TASK DETAILS: Copy each line of the data that has "pyautogui" in it.

(Data entries)
[Start of section]
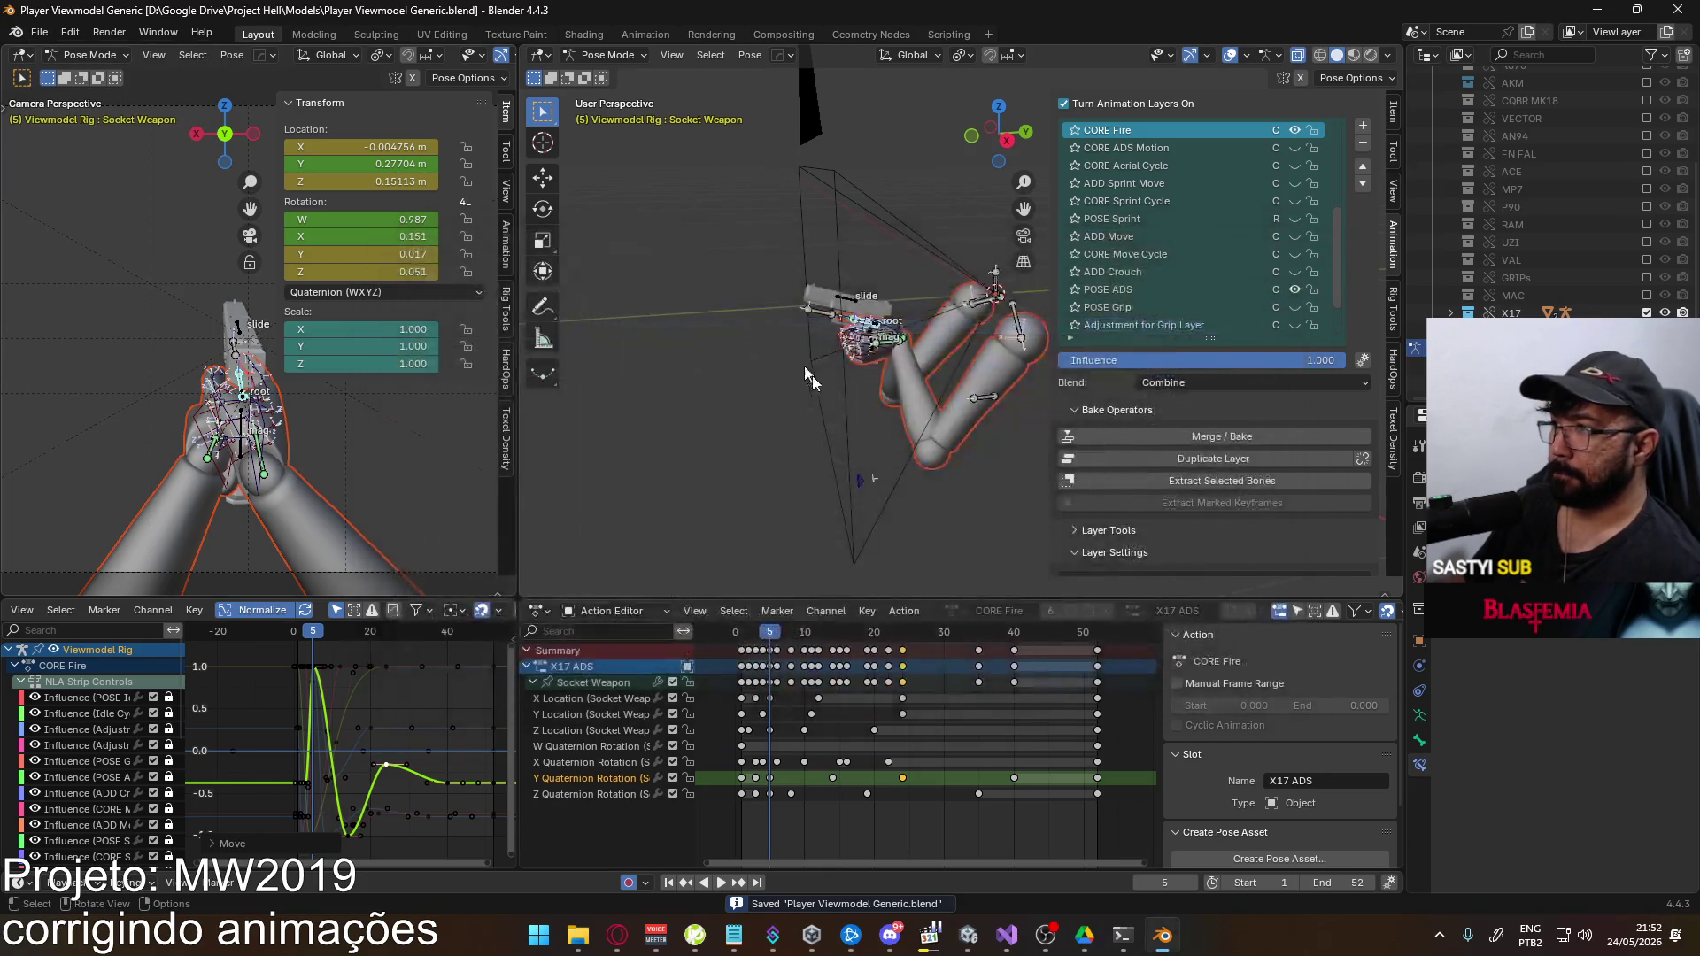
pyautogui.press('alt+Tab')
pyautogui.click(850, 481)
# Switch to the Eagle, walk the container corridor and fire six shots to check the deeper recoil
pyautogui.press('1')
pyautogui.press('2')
[End of section]
SOLUTION TO THIS PROBLEM:
pyautogui.press('alt+Tab')
pyautogui.click(850, 481)
pyautogui.press('1')
pyautogui.press('2')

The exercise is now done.